So the great "Marmite dispute" between Unilever and Tesco is over, but what did we learn?
There is a "Remain" analysis here at the Independent , an over from the FT here, and a Brexit analysis here at the Sun.
There is an interesting analysis that shows both sides suffered reputational damage (Marketing Week), but that of course is what promotional budgets are there for.
What we can be clear about is that this negotiation will be going on between Unilever and ASDA (and Morrisons etc.) and between P&G and Tesco (and ASDA, Morrisons etc.). In fact they go on all the time. This particular spat was very nicely timed for me because I had just been discussing with delegates a hypothetical similar battle between Tesco and Coca-Cola.
Unilever will be trying to maintain their profit margin, which is about 10%. Tesco will be doing the same on a profit margin of about 1.7% (which is way down from the 5% or so it was earlier in the decade). So on the face if it Unilever has lots of room to deal with material cost rises caused by the falling pound/euro exchange rate. But why should it? It's stock price will be in part based on the strong margins, so accepting lower margins would be a doubly whammy.
Tesco of course in this cannot afford to absorb 15% price rises, and gets to look like the good guy looking after customer interests.

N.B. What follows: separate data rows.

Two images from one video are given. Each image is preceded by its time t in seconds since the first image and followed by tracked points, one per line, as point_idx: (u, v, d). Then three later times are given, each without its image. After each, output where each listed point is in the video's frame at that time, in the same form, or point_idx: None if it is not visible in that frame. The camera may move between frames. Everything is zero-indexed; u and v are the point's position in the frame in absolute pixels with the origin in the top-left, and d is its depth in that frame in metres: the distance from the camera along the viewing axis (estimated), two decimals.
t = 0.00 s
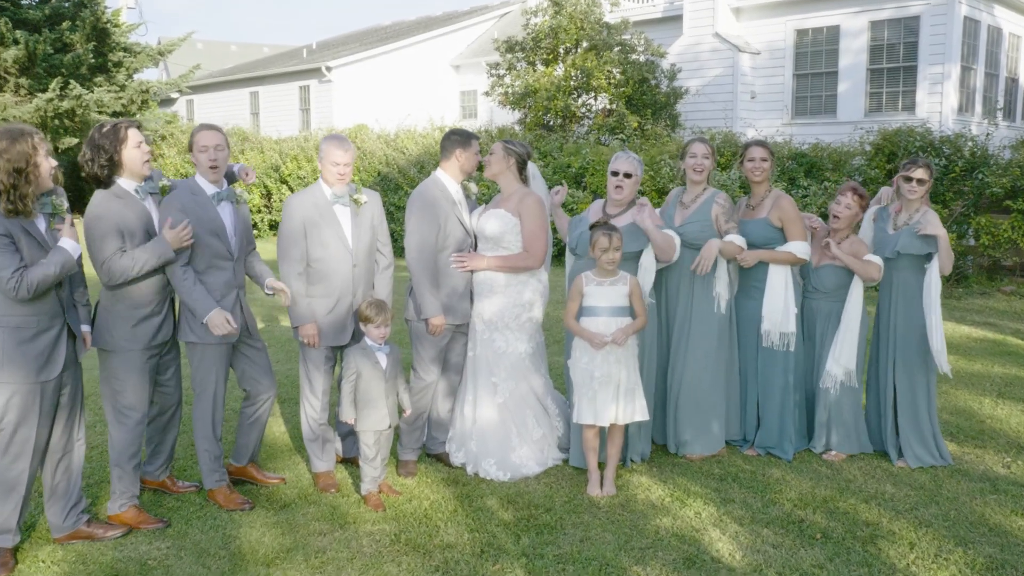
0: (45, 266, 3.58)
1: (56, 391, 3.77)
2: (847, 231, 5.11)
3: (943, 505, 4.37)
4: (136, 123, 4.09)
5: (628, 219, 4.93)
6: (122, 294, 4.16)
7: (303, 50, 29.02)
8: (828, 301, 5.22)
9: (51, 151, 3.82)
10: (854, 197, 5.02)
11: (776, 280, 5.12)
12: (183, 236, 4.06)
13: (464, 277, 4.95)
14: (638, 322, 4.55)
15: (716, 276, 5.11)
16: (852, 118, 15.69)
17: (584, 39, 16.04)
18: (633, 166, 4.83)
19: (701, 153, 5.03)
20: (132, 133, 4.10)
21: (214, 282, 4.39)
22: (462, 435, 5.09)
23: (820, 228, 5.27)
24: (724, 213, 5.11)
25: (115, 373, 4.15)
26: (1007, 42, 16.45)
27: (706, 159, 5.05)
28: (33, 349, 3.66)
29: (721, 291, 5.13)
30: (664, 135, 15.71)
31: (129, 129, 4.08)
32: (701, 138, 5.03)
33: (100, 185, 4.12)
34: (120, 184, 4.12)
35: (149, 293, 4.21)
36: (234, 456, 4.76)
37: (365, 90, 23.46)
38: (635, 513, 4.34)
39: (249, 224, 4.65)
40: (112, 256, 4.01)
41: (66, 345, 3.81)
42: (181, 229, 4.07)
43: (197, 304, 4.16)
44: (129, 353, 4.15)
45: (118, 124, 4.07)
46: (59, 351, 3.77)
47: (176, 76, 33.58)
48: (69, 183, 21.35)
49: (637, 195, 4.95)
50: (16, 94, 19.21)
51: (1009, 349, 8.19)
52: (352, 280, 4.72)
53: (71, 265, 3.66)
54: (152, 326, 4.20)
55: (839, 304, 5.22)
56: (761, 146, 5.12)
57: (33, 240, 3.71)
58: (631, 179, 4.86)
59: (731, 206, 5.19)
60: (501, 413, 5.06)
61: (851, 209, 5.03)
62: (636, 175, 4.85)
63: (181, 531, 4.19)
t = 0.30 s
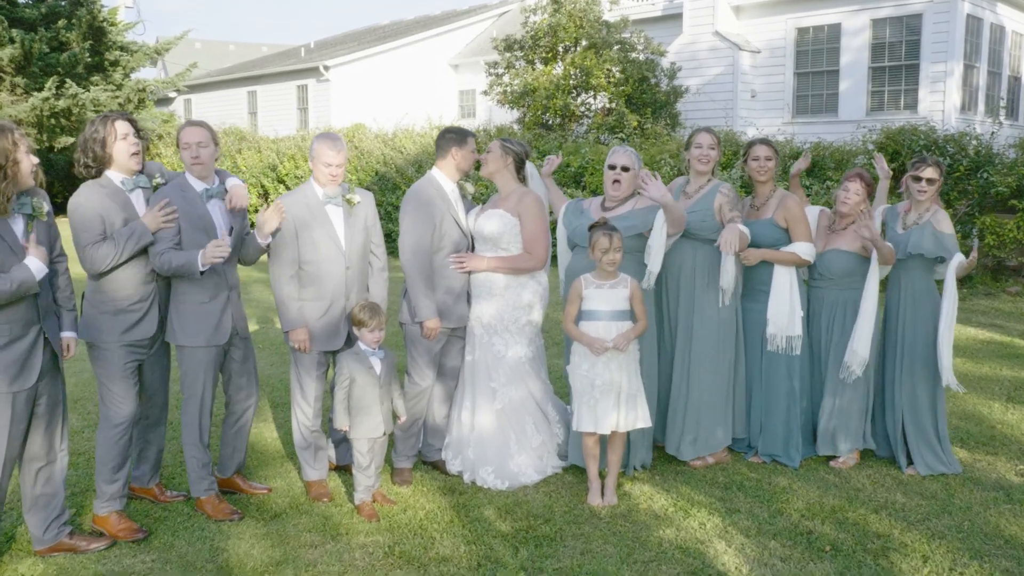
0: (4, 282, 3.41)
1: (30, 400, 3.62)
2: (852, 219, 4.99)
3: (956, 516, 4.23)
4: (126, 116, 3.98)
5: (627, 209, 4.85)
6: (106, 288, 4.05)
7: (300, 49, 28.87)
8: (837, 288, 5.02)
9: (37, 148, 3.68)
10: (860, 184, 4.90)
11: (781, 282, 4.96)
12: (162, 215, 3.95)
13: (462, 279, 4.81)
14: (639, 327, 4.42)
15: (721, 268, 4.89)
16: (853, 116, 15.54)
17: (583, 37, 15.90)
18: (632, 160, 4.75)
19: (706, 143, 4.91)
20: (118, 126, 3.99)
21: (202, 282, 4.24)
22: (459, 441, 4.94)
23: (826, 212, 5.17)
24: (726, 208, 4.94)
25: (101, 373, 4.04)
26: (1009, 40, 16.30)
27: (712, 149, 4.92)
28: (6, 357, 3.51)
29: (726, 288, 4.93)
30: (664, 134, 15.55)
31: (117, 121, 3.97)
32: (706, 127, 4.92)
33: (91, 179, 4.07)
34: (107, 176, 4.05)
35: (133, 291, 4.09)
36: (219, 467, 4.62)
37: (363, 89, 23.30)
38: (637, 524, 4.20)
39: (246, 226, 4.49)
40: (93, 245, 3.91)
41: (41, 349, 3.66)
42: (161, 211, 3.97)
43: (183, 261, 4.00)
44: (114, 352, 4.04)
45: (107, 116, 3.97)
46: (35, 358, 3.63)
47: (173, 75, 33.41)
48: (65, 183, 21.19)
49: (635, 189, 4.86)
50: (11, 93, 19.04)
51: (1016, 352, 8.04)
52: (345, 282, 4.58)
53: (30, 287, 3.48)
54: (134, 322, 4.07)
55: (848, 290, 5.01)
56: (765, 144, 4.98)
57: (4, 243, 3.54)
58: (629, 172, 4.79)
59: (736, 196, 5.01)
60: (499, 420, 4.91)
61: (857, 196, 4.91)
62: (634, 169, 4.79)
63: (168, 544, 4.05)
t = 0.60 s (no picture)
0: None
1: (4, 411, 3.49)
2: (857, 220, 4.85)
3: (969, 529, 4.09)
4: (95, 118, 3.83)
5: (622, 203, 4.69)
6: (95, 295, 3.92)
7: (298, 49, 28.72)
8: (841, 291, 4.89)
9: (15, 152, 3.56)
10: (870, 186, 4.78)
11: (782, 286, 4.85)
12: (146, 213, 3.83)
13: (460, 283, 4.68)
14: (641, 333, 4.28)
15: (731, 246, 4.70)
16: (854, 117, 15.42)
17: (582, 37, 15.77)
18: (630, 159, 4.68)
19: (710, 141, 4.79)
20: (85, 129, 3.83)
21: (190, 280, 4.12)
22: (456, 450, 4.80)
23: (832, 214, 5.00)
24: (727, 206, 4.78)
25: (93, 380, 3.92)
26: (1011, 41, 16.18)
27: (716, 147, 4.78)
28: None
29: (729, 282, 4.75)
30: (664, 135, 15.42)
31: (86, 124, 3.83)
32: (710, 125, 4.81)
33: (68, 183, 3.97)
34: (80, 180, 3.92)
35: (123, 295, 3.96)
36: (208, 478, 4.49)
37: (360, 89, 23.16)
38: (640, 537, 4.07)
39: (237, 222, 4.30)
40: (77, 252, 3.80)
41: (17, 360, 3.53)
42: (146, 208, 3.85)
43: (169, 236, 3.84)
44: (105, 359, 3.91)
45: (74, 120, 3.83)
46: (9, 367, 3.50)
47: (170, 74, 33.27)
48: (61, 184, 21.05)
49: (633, 188, 4.74)
50: (5, 93, 18.89)
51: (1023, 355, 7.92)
52: (339, 287, 4.44)
53: None
54: (127, 328, 3.95)
55: (853, 294, 4.87)
56: (770, 146, 4.84)
57: None
58: (626, 169, 4.70)
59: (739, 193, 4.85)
60: (497, 428, 4.77)
61: (865, 198, 4.79)
62: (631, 166, 4.69)
63: (154, 558, 3.92)
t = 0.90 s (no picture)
0: None
1: None
2: (871, 220, 4.75)
3: (985, 538, 3.98)
4: (77, 126, 3.71)
5: (623, 200, 4.57)
6: (92, 304, 3.87)
7: (297, 47, 28.60)
8: (852, 294, 4.76)
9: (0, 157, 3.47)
10: (878, 185, 4.68)
11: (798, 285, 4.72)
12: (127, 214, 3.74)
13: (461, 285, 4.56)
14: (645, 335, 4.16)
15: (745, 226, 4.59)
16: (857, 116, 15.30)
17: (583, 35, 15.65)
18: (631, 158, 4.62)
19: (715, 138, 4.71)
20: (68, 138, 3.72)
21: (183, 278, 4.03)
22: (456, 456, 4.68)
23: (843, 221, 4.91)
24: (731, 202, 4.71)
25: (94, 390, 3.85)
26: (1015, 38, 16.06)
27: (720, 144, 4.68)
28: None
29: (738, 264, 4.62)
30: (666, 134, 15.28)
31: (68, 133, 3.71)
32: (715, 121, 4.74)
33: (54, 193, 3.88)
34: (66, 188, 3.83)
35: (119, 301, 3.91)
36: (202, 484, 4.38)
37: (360, 87, 23.04)
38: (646, 545, 3.95)
39: (220, 220, 4.21)
40: (66, 258, 3.72)
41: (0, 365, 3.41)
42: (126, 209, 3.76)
43: (163, 234, 3.77)
44: (107, 369, 3.86)
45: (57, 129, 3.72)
46: None
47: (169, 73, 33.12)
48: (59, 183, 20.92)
49: (632, 186, 4.65)
50: (3, 92, 18.76)
51: None
52: (337, 288, 4.33)
53: None
54: (128, 337, 3.89)
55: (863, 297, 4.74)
56: (778, 146, 4.75)
57: None
58: (626, 167, 4.62)
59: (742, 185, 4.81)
60: (499, 432, 4.65)
61: (877, 196, 4.68)
62: (631, 164, 4.62)
63: (147, 568, 3.81)
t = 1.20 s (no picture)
0: None
1: None
2: (889, 224, 4.60)
3: (1005, 550, 3.85)
4: (54, 130, 3.63)
5: (626, 200, 4.42)
6: (88, 313, 3.78)
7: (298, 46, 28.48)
8: (869, 297, 4.64)
9: None
10: (904, 188, 4.53)
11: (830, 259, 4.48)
12: (115, 219, 3.64)
13: (463, 287, 4.43)
14: (654, 339, 4.01)
15: (759, 211, 4.24)
16: (862, 115, 15.15)
17: (586, 34, 15.51)
18: (635, 157, 4.49)
19: (724, 135, 4.59)
20: (46, 143, 3.64)
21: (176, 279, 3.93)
22: (459, 464, 4.55)
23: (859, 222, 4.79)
24: (737, 199, 4.50)
25: (92, 400, 3.76)
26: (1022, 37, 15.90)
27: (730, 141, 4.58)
28: None
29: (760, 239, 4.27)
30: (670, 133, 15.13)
31: (46, 137, 3.63)
32: (721, 119, 4.63)
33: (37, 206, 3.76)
34: (48, 196, 3.71)
35: (115, 306, 3.81)
36: (197, 493, 4.26)
37: (361, 86, 22.92)
38: (654, 557, 3.83)
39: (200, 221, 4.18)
40: (58, 268, 3.60)
41: None
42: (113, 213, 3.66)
43: (167, 238, 3.75)
44: (106, 377, 3.77)
45: (33, 134, 3.63)
46: None
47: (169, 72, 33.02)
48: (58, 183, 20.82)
49: (637, 186, 4.49)
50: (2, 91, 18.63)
51: None
52: (337, 290, 4.21)
53: None
54: (127, 344, 3.80)
55: (878, 299, 4.62)
56: (786, 138, 4.64)
57: None
58: (629, 166, 4.47)
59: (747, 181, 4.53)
60: (502, 439, 4.52)
61: (900, 200, 4.53)
62: (635, 163, 4.48)
63: None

This negotiation between the 2 will go on all the time - it is just rather public this time, though interestingly the resolution is not as public as the spat.
Over time prices will rise - the weak pound means that imported raw materials will increase in costs, and products Unilever makes overseas will cost more when imported (they have no reason to reduce their internal transfer price and reduce profits elsewhere). The public will pay more.
Another factor is that the big discount competitors (Aldi, Lidl, Netto) are European and so their own brand products (if made in the EU) will also cost more in sterling. Despite the competition, all the supermarkets have an interest in prices going up, none can afford to absorb the exchange rate impact, and none of their suppliers will do so either. The size and speed of the drop means that currency hedging will only have limited some of the impact, and only for a limited time.
So what is the impact? Sterling has fallen about 15%, but in any manufactured goods the cost of materials is only part of the total cost (maybe half or two thirds) so if products are made in the UK we might expect prices to go up 7.5% or 10%, and if imported 15%.
In addition petrol and diesel prices should rise because oil is priced in dollars. Luckily (in a way) most of the pump price is tax and so the increase will not be 15% or anything like that.
Overall some commentators who know supermarkets are saying prices will on average rise by about 5%, which is low compared to the drop in sterling. Efficiencies, competition, UK costs and other factors will keep it low. Inflation will rise - for a year. Assuming that there no further drops in sterling then this will be a spike in inflation unrelated to consumption and demand, which is why the Bank of England seem rather relaxed about it.
What does it mean for Buyers? It means overseas products will be more expensive. And that I wish I had bought my Euros for next month's holiday in France a month ago rather than waiting. And bizarrely, I might be taking my own wine to France!